Oefening is bedoeld om korte en lange ballen bovenhandse ballen te spelen.
Accent is techniek:
Beide handen vormen een kommetje (duimen wijzen naar elkaar en als je goed kijkt zie je een driehoek tussen de duimen en wijsvingers)
De ellebogen wijzen naar buiten en men staat met een lichte spreidstand (voeten op schouderbreedte) met en voet iets voor de ander en verder lichtjes door de knieën gebogen.
Als je de bal speelt maak je je lang en houd je de bal voor je zodat je met een boogje naar de ander speelt.
Opbouw oefening
ga met 3 personen op een rijtje staan.
A en C staan ongeveer 4 a 5 meter uitelkaar en B staat in het midden.
eerst met gooi vang beweging oefenen 4 a 5 keer de hele oefening doen.
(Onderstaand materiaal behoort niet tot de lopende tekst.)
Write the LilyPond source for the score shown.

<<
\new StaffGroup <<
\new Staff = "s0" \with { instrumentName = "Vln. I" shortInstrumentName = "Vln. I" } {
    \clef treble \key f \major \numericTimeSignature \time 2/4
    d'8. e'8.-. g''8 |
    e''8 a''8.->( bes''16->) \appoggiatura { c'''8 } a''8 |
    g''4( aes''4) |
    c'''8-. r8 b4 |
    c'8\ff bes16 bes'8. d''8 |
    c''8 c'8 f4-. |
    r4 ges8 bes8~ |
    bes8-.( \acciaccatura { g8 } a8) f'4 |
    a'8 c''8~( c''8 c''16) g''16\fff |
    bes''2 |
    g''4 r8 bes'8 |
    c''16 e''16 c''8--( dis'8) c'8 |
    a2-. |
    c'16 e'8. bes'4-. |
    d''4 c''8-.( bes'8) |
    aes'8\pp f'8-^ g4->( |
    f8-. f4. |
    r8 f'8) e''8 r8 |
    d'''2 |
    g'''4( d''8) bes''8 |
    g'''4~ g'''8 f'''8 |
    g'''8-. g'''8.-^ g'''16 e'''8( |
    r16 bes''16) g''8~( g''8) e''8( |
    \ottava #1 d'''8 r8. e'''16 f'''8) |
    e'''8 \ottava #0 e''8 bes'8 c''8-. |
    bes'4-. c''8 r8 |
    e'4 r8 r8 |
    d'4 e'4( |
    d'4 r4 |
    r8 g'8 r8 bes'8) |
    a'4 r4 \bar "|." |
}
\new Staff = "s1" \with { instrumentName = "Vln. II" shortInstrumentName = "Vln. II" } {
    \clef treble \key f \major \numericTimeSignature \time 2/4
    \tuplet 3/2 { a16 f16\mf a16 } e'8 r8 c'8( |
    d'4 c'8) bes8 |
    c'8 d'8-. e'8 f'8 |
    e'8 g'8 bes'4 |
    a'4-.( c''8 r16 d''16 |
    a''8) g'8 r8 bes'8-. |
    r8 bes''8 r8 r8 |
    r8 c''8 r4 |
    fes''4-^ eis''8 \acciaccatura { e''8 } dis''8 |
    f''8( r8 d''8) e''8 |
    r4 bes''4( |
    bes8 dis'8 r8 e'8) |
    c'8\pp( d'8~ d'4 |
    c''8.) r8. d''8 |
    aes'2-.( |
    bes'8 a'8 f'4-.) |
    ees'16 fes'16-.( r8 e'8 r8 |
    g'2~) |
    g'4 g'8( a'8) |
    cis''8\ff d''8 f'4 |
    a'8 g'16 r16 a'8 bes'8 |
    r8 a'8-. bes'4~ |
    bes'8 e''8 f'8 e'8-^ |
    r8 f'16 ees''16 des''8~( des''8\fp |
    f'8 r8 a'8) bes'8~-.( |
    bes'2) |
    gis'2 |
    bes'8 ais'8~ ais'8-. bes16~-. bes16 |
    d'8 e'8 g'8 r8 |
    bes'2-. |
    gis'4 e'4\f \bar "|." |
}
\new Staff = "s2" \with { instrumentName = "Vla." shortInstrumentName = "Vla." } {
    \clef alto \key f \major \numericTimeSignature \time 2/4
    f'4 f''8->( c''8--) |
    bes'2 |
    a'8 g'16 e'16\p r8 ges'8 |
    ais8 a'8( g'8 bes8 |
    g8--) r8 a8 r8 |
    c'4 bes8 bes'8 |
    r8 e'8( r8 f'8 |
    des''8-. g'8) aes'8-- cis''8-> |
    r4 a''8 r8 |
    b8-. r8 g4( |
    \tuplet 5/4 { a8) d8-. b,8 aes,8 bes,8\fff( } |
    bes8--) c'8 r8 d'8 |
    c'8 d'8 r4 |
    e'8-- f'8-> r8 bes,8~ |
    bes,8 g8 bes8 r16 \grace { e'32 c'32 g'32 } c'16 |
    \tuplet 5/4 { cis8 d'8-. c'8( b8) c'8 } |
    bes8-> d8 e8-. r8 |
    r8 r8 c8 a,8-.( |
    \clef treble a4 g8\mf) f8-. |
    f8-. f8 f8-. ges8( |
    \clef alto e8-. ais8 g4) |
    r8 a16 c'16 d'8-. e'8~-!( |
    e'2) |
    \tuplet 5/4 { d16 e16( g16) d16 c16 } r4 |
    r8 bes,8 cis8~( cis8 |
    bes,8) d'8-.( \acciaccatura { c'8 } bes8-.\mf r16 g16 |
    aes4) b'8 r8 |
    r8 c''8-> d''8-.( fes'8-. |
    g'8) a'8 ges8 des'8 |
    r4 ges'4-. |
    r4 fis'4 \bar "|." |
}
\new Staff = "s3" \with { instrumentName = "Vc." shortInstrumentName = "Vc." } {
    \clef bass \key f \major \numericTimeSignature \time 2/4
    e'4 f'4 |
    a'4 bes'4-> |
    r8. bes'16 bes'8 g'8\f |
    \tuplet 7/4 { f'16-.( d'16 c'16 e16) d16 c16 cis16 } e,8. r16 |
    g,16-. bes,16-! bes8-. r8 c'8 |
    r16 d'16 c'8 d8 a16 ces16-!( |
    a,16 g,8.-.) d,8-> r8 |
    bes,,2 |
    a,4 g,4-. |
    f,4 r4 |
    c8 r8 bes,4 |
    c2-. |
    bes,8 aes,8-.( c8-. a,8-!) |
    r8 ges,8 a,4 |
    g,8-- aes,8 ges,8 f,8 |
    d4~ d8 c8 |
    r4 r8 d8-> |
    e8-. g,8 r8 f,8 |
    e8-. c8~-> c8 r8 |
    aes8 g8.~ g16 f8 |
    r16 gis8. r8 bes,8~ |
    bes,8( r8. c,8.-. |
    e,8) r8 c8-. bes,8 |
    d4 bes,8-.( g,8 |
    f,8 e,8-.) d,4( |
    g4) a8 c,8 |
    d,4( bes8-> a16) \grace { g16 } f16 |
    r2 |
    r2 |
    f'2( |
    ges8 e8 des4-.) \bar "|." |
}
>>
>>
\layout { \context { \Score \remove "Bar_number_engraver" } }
Hierna echt bovenhands spelen en let op houding, lang maken van het lichaam bij het spelen en positie van de handen (duimen naar achteren!!).
Kijk even naar de tijd is deze kort, dan na 5 keer de hele serie iedereen 1 plekje doorschuiven.
A naar B, B naar C en C naar A
De oefening gaat als volgt:
Speler A speelt de bal naar speler B (1),.
Speler B speelt de bal terug naar speler A (2),
Speler A speelt de bal naar speler C (3)(lange bal).